In this code, we want each thread to write to a separate memory location, so we don't want any communication between each thread. However, when a thread loads from/stores to an index into myPerThreadCounter, that thread will load the entire cache line. Thus the cache in one thread will also load in the memory that another thread will write to even though they are writing to different memory locations, and we will have to go through the different states described in previous slides and invalidate a thread's cache for the sake of coherence, despite the fact that each thread is independent.

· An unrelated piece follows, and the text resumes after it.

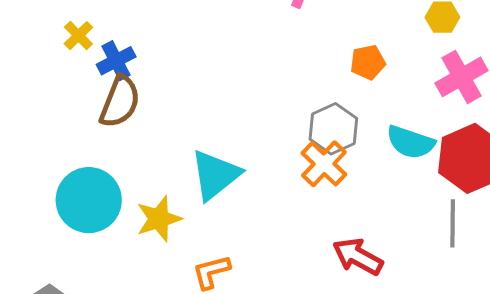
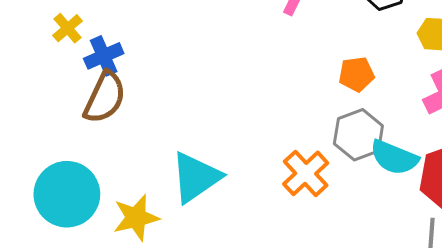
gray hexagon: (333, 129) -> (358, 135), moved

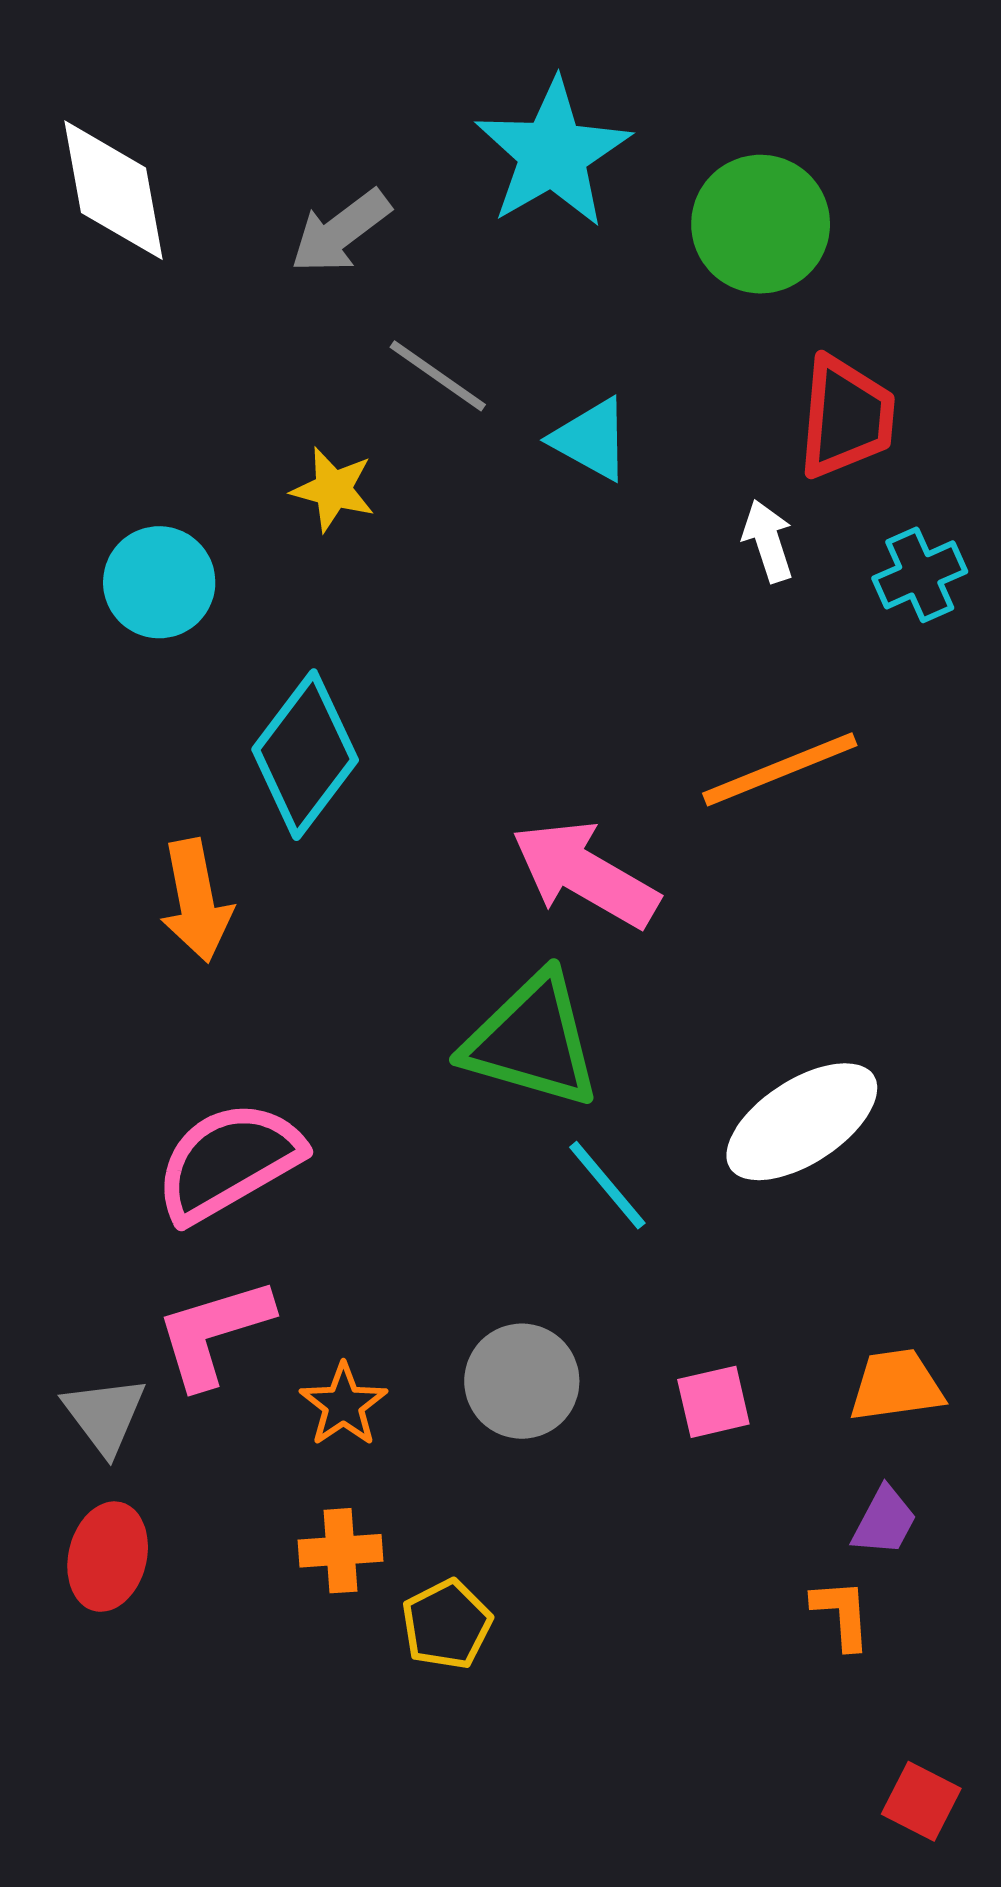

The second code is better because we add enough padding to put each thread's index in the array on a different cache line, so there is no interference from other threads loading the line into its own cache.

rds

How do we know that the address of the struct is aligned to cache line size ? To clarify, how do we know that each PerThreadState is entirely placed in one cache line and not split amongst two ?

memebryant

@rds, compilers for systems languages typically have some way to specify alignment. For example, GCC has type attributes that solve this.

aeu

Are there ways compilers try to predict and adjust these paddings automatically?

memebryant

@aeu, a compiler probably wouldn't be allowed to make changes to the padding like this for a language like C where structs have a defined layout. In general, I don't know any languages that will try to automatically avoid false sharing at the compiler level, but I'm not an expert. It's plausible that languages with a focus on parallelism could support this, but this seems unlikely for a few reasons. I'm tired of typing on my phone so I'll leave them as an exercise for the reader.

cyl

It looks like here is a trade off between cache locality and false sharing here. For reading only, I think the padding has bad effect. For example, If we pad the memory like this, when we want to traverse the memory from pthreadState[0] to pthreadState[1000], we have to read 1000 lines from memory, while we just have to read few lines from memory without padding. I think the better way would be using the assigning chuck size for each thread but not padding, let each thread in charge for it's private chuck size. In this way, there won't be false sharing and the locality is preserved.

efficiens

Padding is bad when the only op is reading.

jsunseri

@rds You can also ensure alignment in general by allocating CACHE_LINE_SIZE-1 extra bytes and then actually start to store stuff at the first address that is a multiple of the cache line size, or using posix_memalign if you're using malloc.